I don’t think so. Almost a week later, I’m still annoyed at how terribly things went at Target, GameStop, and Wal-Mart. Black Friday is the retailers’ showcase, a time when they should do everything they possibly can to ensure they perform flawlessly—to inspire customers’ long-term loyalty by delivering more than they were expecting. What I love about Amazon is that it consistently does so. I’ll often select two-day shipping and get my item in one day. I’ll return something and get the money credited to my account immediately. Once, I called Amazon to complain that I hadn’t received a Kindle I’d ordered. The customer service rep arranged to send me a new one immediately—even though, as I later called back to explain sheepishly, the Kindle box had arrived and had simply been buried in a pile of unopened boxes in my office. (I get a lot of packages.)

Wal-Mart isn’t any less technically capable of providing that level of service. It’s got lots of smart executives and engineers working to make its digital services flawless. The difference is that Amazon’s e-commerce business consists of a single service—shipping stuff to your house from its many warehouses—that it has optimized to amazing ends. Wal-Mart, on the other hand, aims to do lots of different things. It wants to improve its in-store experience so it pairs better with your smartphone. It wants to ship stuff to your house as quickly as possible. It wants to let you order stuff and pick it up in the store without any hassle. If all these things worked, Black Friday would be a breeze: You’d walk in, be guided by your phone to all the stuff on your list, and pay for your purchase with a click of a button.

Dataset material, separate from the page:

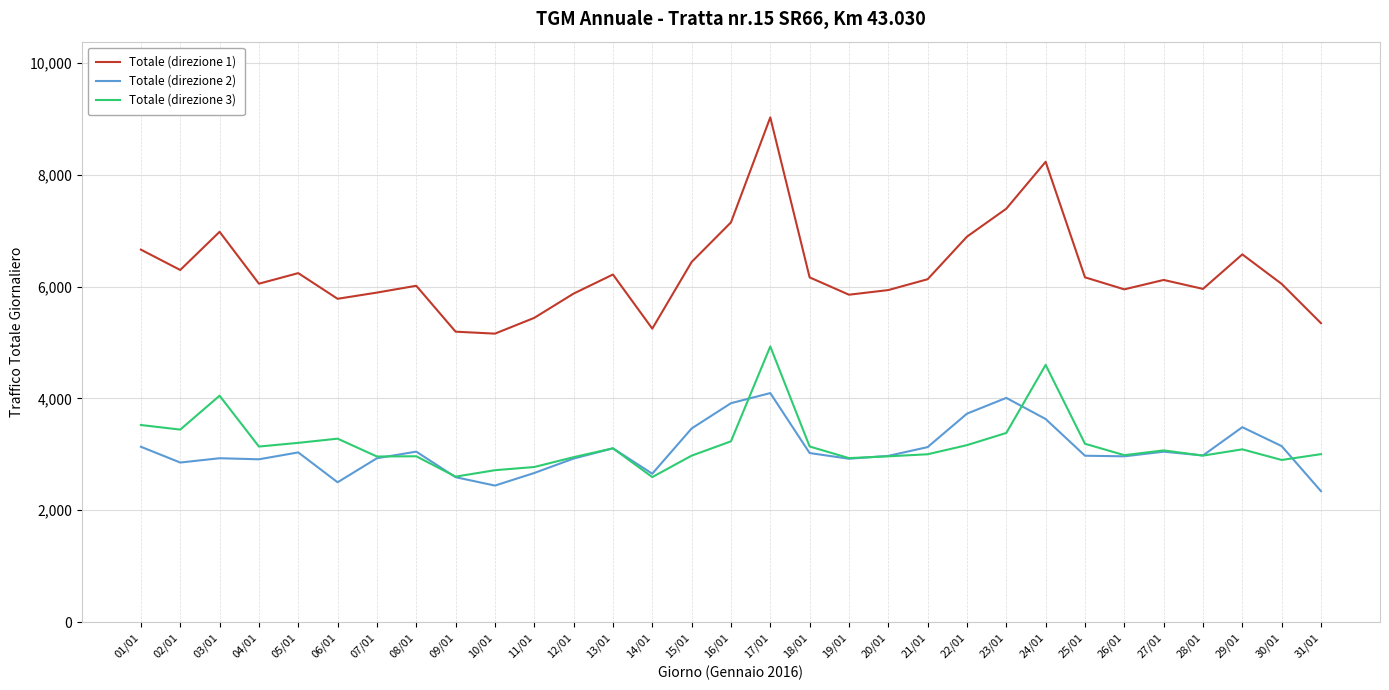

True or false: Totale (direzione 2) and Totale (direzione 1) intersect in this chart.

False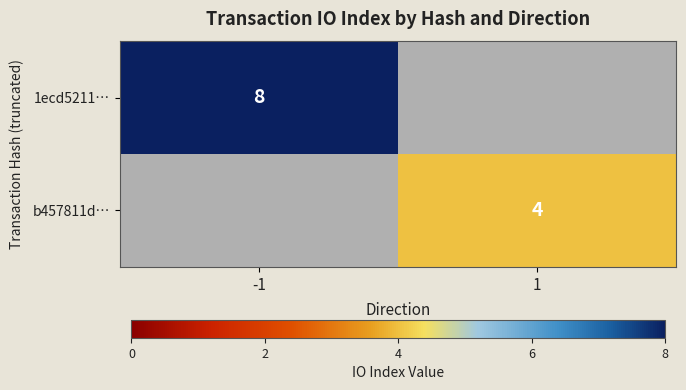

The 1ecd5211… series shows 8 at -1. True or false?

True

But doing all that is a logistical nightmare. For one thing, Wal-Mart would need to find a way to keep track of its products in a chaotic store, when people are moving stuff all over the place or hogging the items for hours in their carts. It also means retraining its millions of workers to make sure that—even in the depths of Black Friday chaos—they’re always knowledgeable and never less than friendly. And even then, things will go wrong. When you order something from Amazon, there are only a few potential points of failure: the site, the warehouse, and the shipper. At Wal-Mart, there are a billion: Every customer in every store could have a problem with any product or employee. It’s a wonder that the system works as well as it does.

This morning I spoke to Joel Anderson, the CEO of Walmart.com, about what happened on Friday. “I personally apologize for the experience you had, and I apologize for any other customer that might have experienced that,” he told me. Anderson explained that Wal-Mart had turned off same-day pickup on Thanksgiving Day. “We probably shouldn’t have turned it on Friday either,” he admitted. When I asked about why that Wal-Mart worker had pooh-poohed the website’s inventory listing, he said there were some “misaligned incentives” between store workers and Web orders. At the moment, in-store employees don’t get any credit toward their bonuses for sales made online but picked up in a store. Next year, though, Walmart is instituting a plan that will credit in-store employees with online sales. “We believe that’s a big step in the right direction to get associates equally focused on all types of orders,” Anderson says.

He also added that Walmart keeps getting better. On Monday—I’m sorry, “Cyber Monday”—the store saw a huge increase in same-day store pickups, and most of them went flawlessly, Anderson claimed. None of that would have been possible a few years ago. “We’ve come a long way in the last year and a half, and now we need to take it to the next level,” he said. “We’re going to keep leaning in until we get it right.”